Output nothing but the lines from the first line of the listing below through the line containing "X132900000Y-99400000D03*", printed exactly and free of pictures.

Segment Start: Exercise input

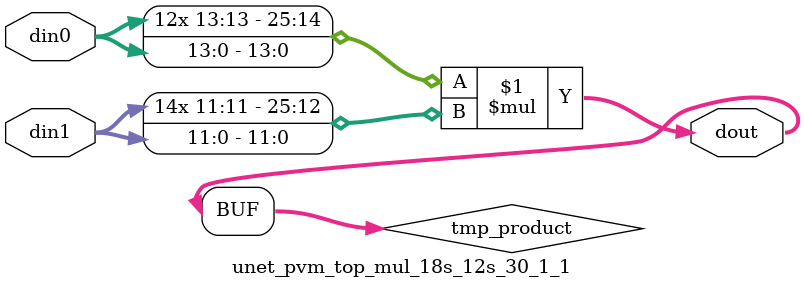
<source format=v>

`timescale 1 ns / 1 ps

 module unet_pvm_top_mul_18s_12s_30_1_1(din0, din1, dout);
parameter ID = 1;
parameter NUM_STAGE = 0;
parameter din0_WIDTH = 14;
parameter din1_WIDTH = 12;
parameter dout_WIDTH = 26;

input [din0_WIDTH - 1 : 0] din0; 
input [din1_WIDTH - 1 : 0] din1; 
output [dout_WIDTH - 1 : 0] dout;

wire signed [dout_WIDTH - 1 : 0] tmp_product;



























assign tmp_product = $signed(din0) * $signed(din1);








assign dout = tmp_product;





















endmodule

</source>
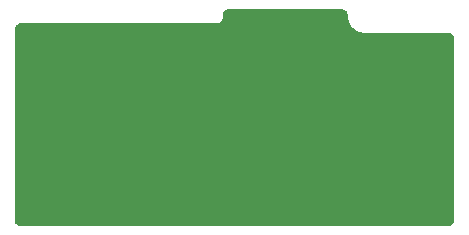
<source format=gbr>
%TF.GenerationSoftware,KiCad,Pcbnew,8.0.4*%
%TF.CreationDate,2024-08-31T12:18:16-06:00*%
%TF.ProjectId,SNEdge,534e4564-6765-42e6-9b69-6361645f7063,rev?*%
%TF.SameCoordinates,Original*%
%TF.FileFunction,Copper,L2,Bot*%
%TF.FilePolarity,Positive*%
%FSLAX46Y46*%
G04 Gerber Fmt 4.6, Leading zero omitted, Abs format (unit mm)*
G04 Created by KiCad (PCBNEW 8.0.4) date 2024-08-31 12:18:16*
%MOMM*%
%LPD*%
G01*
G04 APERTURE LIST*
%TA.AperFunction,ViaPad*%
%ADD10C,0.600000*%
%TD*%
G04 APERTURE END LIST*
D10*
%TO.N,GND*%
X124750000Y-98350000D03*
X117900000Y-100600000D03*
X133950000Y-94150000D03*
X138200000Y-91400000D03*
X132950000Y-95900000D03*
X126500000Y-94150000D03*
X145400000Y-100400000D03*
X153800000Y-102100000D03*
X137450000Y-96100000D03*
X136200000Y-108100000D03*
X151150000Y-105450000D03*
X138900000Y-100450000D03*
X128300000Y-108850000D03*
X127800000Y-103350000D03*
X117900000Y-103550000D03*
X125800000Y-105100000D03*
X126200000Y-99200000D03*
X136300000Y-106500000D03*
X145400000Y-107200000D03*
X153800000Y-108800000D03*
X142950000Y-95900000D03*
X117900000Y-106600000D03*
X135150000Y-103500000D03*
X139250000Y-107200000D03*
X117900000Y-97550000D03*
X130450000Y-108850000D03*
X143350000Y-105550000D03*
X134500000Y-97600000D03*
X132900000Y-99400000D03*
X133100000Y-108750000D03*
X140200000Y-93900000D03*
X133000000Y-105150000D03*
X125050000Y-92500000D03*
X135450000Y-92000000D03*
X145350000Y-102100000D03*
X138250000Y-98800000D03*
X145400000Y-103800000D03*
X126350000Y-97500000D03*
X136050000Y-104900000D03*
X125656215Y-103278317D03*
X137300000Y-103500000D03*
X142200000Y-91400000D03*
X121500000Y-97550000D03*
X121500000Y-94600000D03*
X153800000Y-105450000D03*
X117900000Y-94600000D03*
X134700000Y-100100000D03*
X153800000Y-98800000D03*
X145900000Y-92900000D03*
X125050000Y-108850000D03*
X146950000Y-97250000D03*
X121500000Y-106600000D03*
X151150000Y-98800000D03*
X153950000Y-93600000D03*
X130700000Y-95900000D03*
X127800000Y-104750000D03*
X130850000Y-92500000D03*
X151150000Y-108800000D03*
X121500000Y-100600000D03*
X151150000Y-102100000D03*
X121500000Y-103550000D03*
X145000000Y-92000000D03*
%TD*%
%TA.AperFunction,Conductor*%
%TO.N,GND*%
G36*
X145005512Y-90901121D02*
G01*
X145100073Y-90911775D01*
X145121669Y-90916705D01*
X145206202Y-90946283D01*
X145226168Y-90955899D01*
X145264079Y-90979720D01*
X145301987Y-91003540D01*
X145319319Y-91017361D01*
X145382638Y-91080680D01*
X145396459Y-91098012D01*
X145444098Y-91173828D01*
X145453718Y-91193803D01*
X145483293Y-91278326D01*
X145488225Y-91299938D01*
X145498877Y-91394470D01*
X145499500Y-91405555D01*
X145499500Y-91507323D01*
X145530045Y-91719764D01*
X145530045Y-91719766D01*
X145590514Y-91925705D01*
X145590515Y-91925708D01*
X145590516Y-91925710D01*
X145679679Y-92120950D01*
X145679680Y-92120951D01*
X145679684Y-92120959D01*
X145795713Y-92301505D01*
X145795719Y-92301513D01*
X145936276Y-92463724D01*
X145936283Y-92463730D01*
X145936285Y-92463732D01*
X146098482Y-92604277D01*
X146098494Y-92604286D01*
X146279040Y-92720315D01*
X146279042Y-92720316D01*
X146279050Y-92720321D01*
X146474290Y-92809484D01*
X146680231Y-92869954D01*
X146759900Y-92881408D01*
X146892677Y-92900500D01*
X146892682Y-92900500D01*
X146934108Y-92900500D01*
X153934108Y-92900500D01*
X153994444Y-92900500D01*
X154005512Y-92901121D01*
X154100073Y-92911775D01*
X154121669Y-92916705D01*
X154206202Y-92946283D01*
X154226168Y-92955899D01*
X154264079Y-92979720D01*
X154301987Y-93003540D01*
X154319319Y-93017361D01*
X154382638Y-93080680D01*
X154396459Y-93098012D01*
X154444098Y-93173828D01*
X154453718Y-93193803D01*
X154483293Y-93278326D01*
X154488225Y-93299938D01*
X154498877Y-93394470D01*
X154499500Y-93405555D01*
X154499500Y-108744444D01*
X154498877Y-108755529D01*
X154488225Y-108850061D01*
X154483293Y-108871673D01*
X154453718Y-108956196D01*
X154444098Y-108976171D01*
X154396459Y-109051987D01*
X154382638Y-109069319D01*
X154319319Y-109132638D01*
X154301987Y-109146459D01*
X154226171Y-109194098D01*
X154206196Y-109203718D01*
X154121673Y-109233293D01*
X154100061Y-109238225D01*
X154005529Y-109248877D01*
X153994444Y-109249500D01*
X117805556Y-109249500D01*
X117794471Y-109248877D01*
X117699938Y-109238225D01*
X117678326Y-109233293D01*
X117593803Y-109203718D01*
X117573828Y-109194098D01*
X117498012Y-109146459D01*
X117480680Y-109132638D01*
X117417361Y-109069319D01*
X117403540Y-109051987D01*
X117355901Y-108976171D01*
X117346283Y-108956202D01*
X117316705Y-108871669D01*
X117311775Y-108850073D01*
X117301121Y-108755512D01*
X117300500Y-108744444D01*
X117300500Y-92605555D01*
X117301121Y-92594488D01*
X117311776Y-92499924D01*
X117316704Y-92478332D01*
X117346285Y-92393794D01*
X117355897Y-92373834D01*
X117403541Y-92298010D01*
X117417357Y-92280684D01*
X117480684Y-92217357D01*
X117498012Y-92203540D01*
X117573834Y-92155897D01*
X117593794Y-92146285D01*
X117678332Y-92116704D01*
X117699924Y-92111776D01*
X117794487Y-92101121D01*
X117805556Y-92100500D01*
X134465890Y-92100500D01*
X134465892Y-92100500D01*
X134593186Y-92066392D01*
X134593188Y-92066390D01*
X134593190Y-92066390D01*
X134707309Y-92000503D01*
X134707309Y-92000502D01*
X134707314Y-92000500D01*
X134800500Y-91907314D01*
X134800503Y-91907309D01*
X134866390Y-91793190D01*
X134866390Y-91793188D01*
X134866392Y-91793186D01*
X134900500Y-91665892D01*
X134900500Y-91405555D01*
X134901121Y-91394488D01*
X134911776Y-91299924D01*
X134916704Y-91278332D01*
X134946285Y-91193794D01*
X134955897Y-91173834D01*
X135003541Y-91098010D01*
X135017357Y-91080684D01*
X135080684Y-91017357D01*
X135098012Y-91003540D01*
X135173834Y-90955897D01*
X135193794Y-90946285D01*
X135278332Y-90916704D01*
X135299924Y-90911776D01*
X135394487Y-90901121D01*
X135405556Y-90900500D01*
X135465892Y-90900500D01*
X144934108Y-90900500D01*
X144994444Y-90900500D01*
X145005512Y-90901121D01*
G37*
%TD.AperFunction*%
%TD*%
M02*

</source>
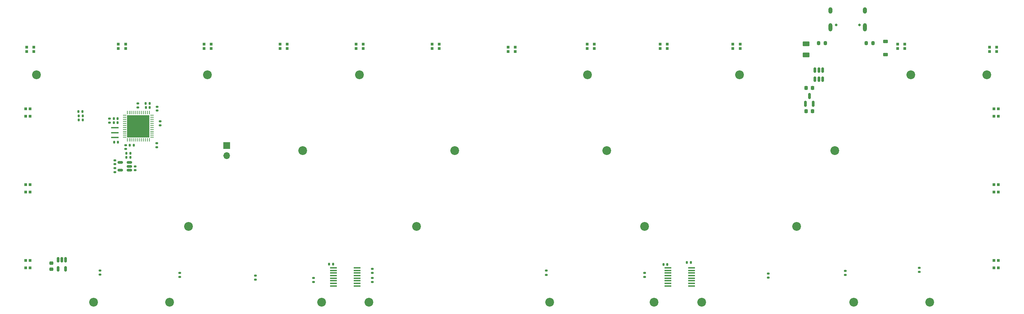
<source format=gbr>
%TF.GenerationSoftware,KiCad,Pcbnew,(7.0.0)*%
%TF.CreationDate,2024-04-06T15:18:24+02:00*%
%TF.ProjectId,forti EC,666f7274-6920-4454-932e-6b696361645f,rev?*%
%TF.SameCoordinates,Original*%
%TF.FileFunction,Soldermask,Bot*%
%TF.FilePolarity,Negative*%
%FSLAX46Y46*%
G04 Gerber Fmt 4.6, Leading zero omitted, Abs format (unit mm)*
G04 Created by KiCad (PCBNEW (7.0.0)) date 2024-04-06 15:18:24*
%MOMM*%
%LPD*%
G01*
G04 APERTURE LIST*
G04 Aperture macros list*
%AMRoundRect*
0 Rectangle with rounded corners*
0 $1 Rounding radius*
0 $2 $3 $4 $5 $6 $7 $8 $9 X,Y pos of 4 corners*
0 Add a 4 corners polygon primitive as box body*
4,1,4,$2,$3,$4,$5,$6,$7,$8,$9,$2,$3,0*
0 Add four circle primitives for the rounded corners*
1,1,$1+$1,$2,$3*
1,1,$1+$1,$4,$5*
1,1,$1+$1,$6,$7*
1,1,$1+$1,$8,$9*
0 Add four rect primitives between the rounded corners*
20,1,$1+$1,$2,$3,$4,$5,0*
20,1,$1+$1,$4,$5,$6,$7,0*
20,1,$1+$1,$6,$7,$8,$9,0*
20,1,$1+$1,$8,$9,$2,$3,0*%
G04 Aperture macros list end*
%ADD10C,2.200000*%
%ADD11C,0.650000*%
%ADD12O,1.000000X2.100000*%
%ADD13O,1.000000X1.600000*%
%ADD14RoundRect,0.105000X-0.245000X0.245000X-0.245000X-0.245000X0.245000X-0.245000X0.245000X0.245000X0*%
%ADD15RoundRect,0.135000X-0.185000X0.135000X-0.185000X-0.135000X0.185000X-0.135000X0.185000X0.135000X0*%
%ADD16RoundRect,0.105000X0.245000X0.245000X-0.245000X0.245000X-0.245000X-0.245000X0.245000X-0.245000X0*%
%ADD17RoundRect,0.062500X-0.375000X-0.062500X0.375000X-0.062500X0.375000X0.062500X-0.375000X0.062500X0*%
%ADD18RoundRect,0.062500X-0.062500X-0.375000X0.062500X-0.375000X0.062500X0.375000X-0.062500X0.375000X0*%
%ADD19R,5.600000X5.600000*%
%ADD20RoundRect,0.135000X0.185000X-0.135000X0.185000X0.135000X-0.185000X0.135000X-0.185000X-0.135000X0*%
%ADD21RoundRect,0.200000X-0.200000X-0.275000X0.200000X-0.275000X0.200000X0.275000X-0.200000X0.275000X0*%
%ADD22RoundRect,0.140000X0.140000X0.170000X-0.140000X0.170000X-0.140000X-0.170000X0.140000X-0.170000X0*%
%ADD23RoundRect,0.135000X-0.135000X-0.185000X0.135000X-0.185000X0.135000X0.185000X-0.135000X0.185000X0*%
%ADD24RoundRect,0.140000X0.170000X-0.140000X0.170000X0.140000X-0.170000X0.140000X-0.170000X-0.140000X0*%
%ADD25RoundRect,0.200000X0.200000X0.275000X-0.200000X0.275000X-0.200000X-0.275000X0.200000X-0.275000X0*%
%ADD26R,1.900000X0.400000*%
%ADD27R,1.700000X1.700000*%
%ADD28O,1.700000X1.700000*%
%ADD29RoundRect,0.135000X0.135000X0.185000X-0.135000X0.185000X-0.135000X-0.185000X0.135000X-0.185000X0*%
%ADD30RoundRect,0.150000X0.512500X0.150000X-0.512500X0.150000X-0.512500X-0.150000X0.512500X-0.150000X0*%
%ADD31RoundRect,0.105000X0.245000X-0.245000X0.245000X0.245000X-0.245000X0.245000X-0.245000X-0.245000X0*%
%ADD32R,1.778000X0.419100*%
%ADD33RoundRect,0.150000X-0.150000X0.512500X-0.150000X-0.512500X0.150000X-0.512500X0.150000X0.512500X0*%
%ADD34RoundRect,0.225000X0.375000X-0.225000X0.375000X0.225000X-0.375000X0.225000X-0.375000X-0.225000X0*%
%ADD35RoundRect,0.140000X-0.140000X-0.170000X0.140000X-0.170000X0.140000X0.170000X-0.140000X0.170000X0*%
%ADD36RoundRect,0.140000X-0.170000X0.140000X-0.170000X-0.140000X0.170000X-0.140000X0.170000X0.140000X0*%
%ADD37RoundRect,0.150000X0.150000X-0.587500X0.150000X0.587500X-0.150000X0.587500X-0.150000X-0.587500X0*%
%ADD38RoundRect,0.150000X0.150000X-0.512500X0.150000X0.512500X-0.150000X0.512500X-0.150000X-0.512500X0*%
%ADD39RoundRect,0.225000X0.225000X0.250000X-0.225000X0.250000X-0.225000X-0.250000X0.225000X-0.250000X0*%
%ADD40RoundRect,0.225000X-0.250000X0.225000X-0.250000X-0.225000X0.250000X-0.225000X0.250000X0.225000X0*%
%ADD41RoundRect,0.250000X-0.625000X0.375000X-0.625000X-0.375000X0.625000X-0.375000X0.625000X0.375000X0*%
%ADD42RoundRect,0.225000X-0.225000X-0.250000X0.225000X-0.250000X0.225000X0.250000X-0.225000X0.250000X0*%
G04 APERTURE END LIST*
D10*
%TO.C,H22*%
X135731250Y-60325000D03*
%TD*%
%TO.C,H3*%
X111918750Y-41275000D03*
%TD*%
D11*
%TO.C,J2*%
X237159115Y-28793750D03*
X231379115Y-28793750D03*
D12*
X238589114Y-29323749D03*
D13*
X238589114Y-25143749D03*
D12*
X229949114Y-29323749D03*
D13*
X229949114Y-25143749D03*
%TD*%
D10*
%TO.C,H15*%
X207168750Y-41275000D03*
%TD*%
%TO.C,H17*%
X254793750Y-98425000D03*
%TD*%
%TO.C,H4*%
X169068750Y-41275000D03*
%TD*%
%TO.C,H6*%
X97631250Y-60325000D03*
%TD*%
%TO.C,H2*%
X73818750Y-41275000D03*
%TD*%
%TO.C,H9*%
X69056250Y-79375000D03*
%TD*%
%TO.C,H1*%
X30956250Y-41275000D03*
%TD*%
%TO.C,H5*%
X250031250Y-41275000D03*
%TD*%
%TO.C,H13*%
X185737500Y-98425000D03*
%TD*%
%TO.C,H7*%
X173831250Y-60325000D03*
%TD*%
%TO.C,H18*%
X102393750Y-98425000D03*
%TD*%
%TO.C,H11*%
X183356250Y-79375000D03*
%TD*%
%TO.C,H20*%
X64293750Y-98425000D03*
%TD*%
%TO.C,H23*%
X159543750Y-98425000D03*
%TD*%
%TO.C,H19*%
X197643750Y-98425000D03*
%TD*%
%TO.C,H16*%
X45243750Y-98425000D03*
%TD*%
%TO.C,H12*%
X114300000Y-98425000D03*
%TD*%
%TO.C,H24*%
X269081250Y-41275000D03*
%TD*%
%TO.C,H10*%
X126206250Y-79375000D03*
%TD*%
%TO.C,H14*%
X221456250Y-79375000D03*
%TD*%
%TO.C,H21*%
X235743750Y-98425000D03*
%TD*%
%TO.C,H8*%
X230981250Y-60325000D03*
%TD*%
D14*
%TO.C,LED2*%
X28268750Y-68935000D03*
X29368750Y-68935000D03*
X29368750Y-70765000D03*
X28268750Y-70765000D03*
%TD*%
D15*
%TO.C,R24*%
X49212500Y-52311250D03*
X49212500Y-53331250D03*
%TD*%
D16*
%TO.C,LED23*%
X150933750Y-34375000D03*
X150933750Y-35475000D03*
X149103750Y-35475000D03*
X149103750Y-34375000D03*
%TD*%
D17*
%TO.C,U8*%
X53012500Y-56975000D03*
X53012500Y-56475000D03*
X53012500Y-55975000D03*
X53012500Y-55475000D03*
X53012500Y-54975000D03*
X53012500Y-54475000D03*
X53012500Y-53975000D03*
X53012500Y-53475000D03*
X53012500Y-52975000D03*
X53012500Y-52475000D03*
X53012500Y-51975000D03*
X53012500Y-51475000D03*
D18*
X53700000Y-50787500D03*
X54200000Y-50787500D03*
X54700000Y-50787500D03*
X55200000Y-50787500D03*
X55700000Y-50787500D03*
X56200000Y-50787500D03*
X56700000Y-50787500D03*
X57200000Y-50787500D03*
X57700000Y-50787500D03*
X58200000Y-50787500D03*
X58700000Y-50787500D03*
X59200000Y-50787500D03*
D17*
X59887500Y-51475000D03*
X59887500Y-51975000D03*
X59887500Y-52475000D03*
X59887500Y-52975000D03*
X59887500Y-53475000D03*
X59887500Y-53975000D03*
X59887500Y-54475000D03*
X59887500Y-54975000D03*
X59887500Y-55475000D03*
X59887500Y-55975000D03*
X59887500Y-56475000D03*
X59887500Y-56975000D03*
D18*
X59200000Y-57662500D03*
X58700000Y-57662500D03*
X58200000Y-57662500D03*
X57700000Y-57662500D03*
X57200000Y-57662500D03*
X56700000Y-57662500D03*
X56200000Y-57662500D03*
X55700000Y-57662500D03*
X55200000Y-57662500D03*
X54700000Y-57662500D03*
X54200000Y-57662500D03*
X53700000Y-57662500D03*
D19*
X56449999Y-54224999D03*
%TD*%
D20*
%TO.C,R17*%
X61912500Y-53975000D03*
X61912500Y-52955000D03*
%TD*%
D21*
%TO.C,R1*%
X238918750Y-33337500D03*
X240568750Y-33337500D03*
%TD*%
D22*
%TO.C,C22*%
X51280000Y-53281250D03*
X50320000Y-53281250D03*
%TD*%
D15*
%TO.C,R8*%
X100336691Y-92358750D03*
X100336691Y-93378750D03*
%TD*%
D23*
%TO.C,R11*%
X193948643Y-88418191D03*
X194968643Y-88418191D03*
%TD*%
D24*
%TO.C,C4*%
X55705048Y-65257684D03*
X55705048Y-64297684D03*
%TD*%
D16*
%TO.C,LED25*%
X93783750Y-33581250D03*
X93783750Y-34681250D03*
X91953750Y-34681250D03*
X91953750Y-33581250D03*
%TD*%
D15*
%TO.C,R18*%
X115093750Y-92358750D03*
X115093750Y-93378750D03*
%TD*%
D25*
%TO.C,R2*%
X228631250Y-33337500D03*
X226981250Y-33337500D03*
%TD*%
D22*
%TO.C,C17*%
X51373750Y-58193750D03*
X50413750Y-58193750D03*
%TD*%
D16*
%TO.C,LED30*%
X131883750Y-33581250D03*
X131883750Y-34681250D03*
X130053750Y-34681250D03*
X130053750Y-33581250D03*
%TD*%
%TO.C,LED21*%
X189033750Y-33581250D03*
X189033750Y-34681250D03*
X187203750Y-34681250D03*
X187203750Y-33581250D03*
%TD*%
D26*
%TO.C,Y1*%
X50593749Y-54612499D03*
X50593749Y-55812499D03*
X50593749Y-57012499D03*
%TD*%
D27*
%TO.C,SW1*%
X78581249Y-59049999D03*
D28*
X78581249Y-61589999D03*
%TD*%
D16*
%TO.C,LED20*%
X207290000Y-33581250D03*
X207290000Y-34681250D03*
X205460000Y-34681250D03*
X205460000Y-33581250D03*
%TD*%
D29*
%TO.C,R26*%
X54485000Y-62029065D03*
X53465000Y-62029065D03*
%TD*%
D15*
%TO.C,R15*%
X252187965Y-89783782D03*
X252187965Y-90803782D03*
%TD*%
D30*
%TO.C,U3*%
X54260288Y-63343750D03*
X54260288Y-64293750D03*
X54260288Y-65243750D03*
X51985288Y-65243750D03*
X51985288Y-63343750D03*
%TD*%
D15*
%TO.C,R5*%
X66859797Y-91106023D03*
X66859797Y-92126023D03*
%TD*%
D31*
%TO.C,LED16*%
X272012500Y-70765000D03*
X270912500Y-70765000D03*
X270912500Y-68935000D03*
X272012500Y-68935000D03*
%TD*%
D32*
%TO.C,U7*%
X195161839Y-89801699D03*
X195161839Y-90451939D03*
X195161839Y-91102179D03*
X195161839Y-91752419D03*
X195161839Y-92397579D03*
X195161839Y-93047819D03*
X195161839Y-93698059D03*
X195161839Y-94348299D03*
X189213159Y-94348299D03*
X189213159Y-93698059D03*
X189213159Y-93047819D03*
X189213159Y-92397579D03*
X189213159Y-91752419D03*
X189213159Y-91102179D03*
X189213159Y-90451939D03*
X189213159Y-89801699D03*
%TD*%
D16*
%TO.C,LED26*%
X74733750Y-33581250D03*
X74733750Y-34681250D03*
X72903750Y-34681250D03*
X72903750Y-33581250D03*
%TD*%
D33*
%TO.C,U4*%
X36356250Y-87762500D03*
X37306250Y-87762500D03*
X38256250Y-87762500D03*
X38256250Y-90037500D03*
X36356250Y-90037500D03*
%TD*%
D16*
%TO.C,LED31*%
X53302500Y-33581250D03*
X53302500Y-34681250D03*
X51472500Y-34681250D03*
X51472500Y-33581250D03*
%TD*%
D32*
%TO.C,U5*%
X111324339Y-89801699D03*
X111324339Y-90451939D03*
X111324339Y-91102179D03*
X111324339Y-91752419D03*
X111324339Y-92397579D03*
X111324339Y-93047819D03*
X111324339Y-93698059D03*
X111324339Y-94348299D03*
X105375659Y-94348299D03*
X105375659Y-93698059D03*
X105375659Y-93047819D03*
X105375659Y-92397579D03*
X105375659Y-91752419D03*
X105375659Y-91102179D03*
X105375659Y-90451939D03*
X105375659Y-89801699D03*
%TD*%
D34*
%TO.C,D_PWR1*%
X243681250Y-36172840D03*
X243681250Y-32872840D03*
%TD*%
D14*
%TO.C,LED1*%
X28268750Y-49885000D03*
X29368750Y-49885000D03*
X29368750Y-51715000D03*
X28268750Y-51715000D03*
%TD*%
D15*
%TO.C,R14*%
X214312500Y-91281250D03*
X214312500Y-92301250D03*
%TD*%
D16*
%TO.C,LED19*%
X248565000Y-33581250D03*
X248565000Y-34681250D03*
X246735000Y-34681250D03*
X246735000Y-33581250D03*
%TD*%
D31*
%TO.C,LED15*%
X272012500Y-89815000D03*
X270912500Y-89815000D03*
X270912500Y-87985000D03*
X272012500Y-87985000D03*
%TD*%
D15*
%TO.C,R12*%
X183336947Y-91098718D03*
X183336947Y-92118718D03*
%TD*%
D31*
%TO.C,LED17*%
X272012500Y-51715000D03*
X270912500Y-51715000D03*
X270912500Y-49885000D03*
X272012500Y-49885000D03*
%TD*%
D35*
%TO.C,C16*%
X58351250Y-49462500D03*
X59311250Y-49462500D03*
%TD*%
D36*
%TO.C,C19*%
X61118750Y-58507500D03*
X61118750Y-59467500D03*
%TD*%
D24*
%TO.C,C3*%
X50566538Y-63769503D03*
X50566538Y-62809503D03*
%TD*%
D36*
%TO.C,C20*%
X53275000Y-58951250D03*
X53275000Y-59911250D03*
%TD*%
D37*
%TO.C,U2*%
X225581250Y-48532386D03*
X223681250Y-48532386D03*
X224631250Y-46657386D03*
%TD*%
D16*
%TO.C,LED18*%
X271583750Y-34375000D03*
X271583750Y-35475000D03*
X269753750Y-35475000D03*
X269753750Y-34375000D03*
%TD*%
%TO.C,LED27*%
X30283750Y-34375000D03*
X30283750Y-35475000D03*
X28453750Y-35475000D03*
X28453750Y-34375000D03*
%TD*%
D22*
%TO.C,C21*%
X51280000Y-52337500D03*
X50320000Y-52337500D03*
%TD*%
D20*
%TO.C,R23*%
X50578259Y-65734247D03*
X50578259Y-64714247D03*
%TD*%
D15*
%TO.C,R7*%
X46831250Y-90487500D03*
X46831250Y-91507500D03*
%TD*%
D29*
%TO.C,R25*%
X59341250Y-48468750D03*
X58321250Y-48468750D03*
%TD*%
D22*
%TO.C,C10*%
X105255000Y-88900000D03*
X104295000Y-88900000D03*
%TD*%
D38*
%TO.C,U1*%
X227962500Y-42412500D03*
X227012500Y-42412500D03*
X226062500Y-42412500D03*
X226062500Y-40137500D03*
X227012500Y-40137500D03*
X227962500Y-40137500D03*
%TD*%
D15*
%TO.C,R22*%
X56349625Y-48470642D03*
X56349625Y-49490642D03*
%TD*%
D16*
%TO.C,LED24*%
X112833750Y-33581250D03*
X112833750Y-34681250D03*
X111003750Y-34681250D03*
X111003750Y-33581250D03*
%TD*%
D39*
%TO.C,C2*%
X225407058Y-50424759D03*
X223857058Y-50424759D03*
%TD*%
D29*
%TO.C,R27*%
X55372500Y-58987500D03*
X54352500Y-58987500D03*
%TD*%
D15*
%TO.C,R16*%
X233614521Y-90547112D03*
X233614521Y-91567112D03*
%TD*%
D29*
%TO.C,R20*%
X42512505Y-51593750D03*
X41492505Y-51593750D03*
%TD*%
D40*
%TO.C,C12*%
X34692920Y-88600438D03*
X34692920Y-90150438D03*
%TD*%
D29*
%TO.C,R6*%
X54485000Y-61020669D03*
X53465000Y-61020669D03*
%TD*%
D15*
%TO.C,R13*%
X158719886Y-90521552D03*
X158719886Y-91541552D03*
%TD*%
D41*
%TO.C,F1*%
X223837500Y-33525000D03*
X223837500Y-36325000D03*
%TD*%
D29*
%TO.C,R19*%
X42525754Y-52602880D03*
X41505754Y-52602880D03*
%TD*%
D16*
%TO.C,LED22*%
X170777500Y-33581250D03*
X170777500Y-34681250D03*
X168947500Y-34681250D03*
X168947500Y-33581250D03*
%TD*%
D14*
%TO.C,LED3*%
X28268750Y-87985000D03*
X29368750Y-87985000D03*
X29368750Y-89815000D03*
X28268750Y-89815000D03*
%TD*%
D24*
%TO.C,C18*%
X61212500Y-50292500D03*
X61212500Y-49332500D03*
%TD*%
D15*
%TO.C,R4*%
X85778534Y-91759061D03*
X85778534Y-92779061D03*
%TD*%
D22*
%TO.C,C15*%
X189027024Y-88929977D03*
X188067024Y-88929977D03*
%TD*%
D42*
%TO.C,C1*%
X223856250Y-44632386D03*
X225406250Y-44632386D03*
%TD*%
D20*
%TO.C,R9*%
X115093750Y-91113750D03*
X115093750Y-90093750D03*
%TD*%
D23*
%TO.C,R21*%
X41472631Y-50537229D03*
X42492631Y-50537229D03*
%TD*%
M02*

</source>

Segment End: Exercise input

Answer box:
<source format=v>

`timescale 1 ns / 1 ps

 module unet_pvm_top_mul_18s_12s_30_1_1(din0, din1, dout);
parameter ID = 1;
parameter NUM_STAGE = 0;
parameter din0_WIDTH = 14;
parameter din1_WIDTH = 12;
parameter dout_WIDTH = 26;

input [din0_WIDTH - 1 : 0] din0; 
input [din1_WIDTH - 1 : 0] din1; 
output [dout_WIDTH - 1 : 0] dout;

wire signed [dout_WIDTH - 1 : 0] tmp_product;



























assign tmp_product = $signed(din0) * $signed(din1);








assign dout = tmp_product;





















endmodule

</source>
<source format=gbr>
%TF.GenerationSoftware,KiCad,Pcbnew,8.0.4*%
%TF.CreationDate,2024-08-31T12:18:16-06:00*%
%TF.ProjectId,SNEdge,534e4564-6765-42e6-9b69-6361645f7063,rev?*%
%TF.SameCoordinates,Original*%
%TF.FileFunction,Copper,L2,Bot*%
%TF.FilePolarity,Positive*%
%FSLAX46Y46*%
G04 Gerber Fmt 4.6, Leading zero omitted, Abs format (unit mm)*
G04 Created by KiCad (PCBNEW 8.0.4) date 2024-08-31 12:18:16*
%MOMM*%
%LPD*%
G01*
G04 APERTURE LIST*
%TA.AperFunction,ViaPad*%
%ADD10C,0.600000*%
%TD*%
G04 APERTURE END LIST*
D10*
%TO.N,GND*%
X124750000Y-98350000D03*
X117900000Y-100600000D03*
X133950000Y-94150000D03*
X138200000Y-91400000D03*
X132950000Y-95900000D03*
X126500000Y-94150000D03*
X145400000Y-100400000D03*
X153800000Y-102100000D03*
X137450000Y-96100000D03*
X136200000Y-108100000D03*
X151150000Y-105450000D03*
X138900000Y-100450000D03*
X128300000Y-108850000D03*
X127800000Y-103350000D03*
X117900000Y-103550000D03*
X125800000Y-105100000D03*
X126200000Y-99200000D03*
X136300000Y-106500000D03*
X145400000Y-107200000D03*
X153800000Y-108800000D03*
X142950000Y-95900000D03*
X117900000Y-106600000D03*
X135150000Y-103500000D03*
X139250000Y-107200000D03*
X117900000Y-97550000D03*
X130450000Y-108850000D03*
X143350000Y-105550000D03*
X134500000Y-97600000D03*
X132900000Y-99400000D03*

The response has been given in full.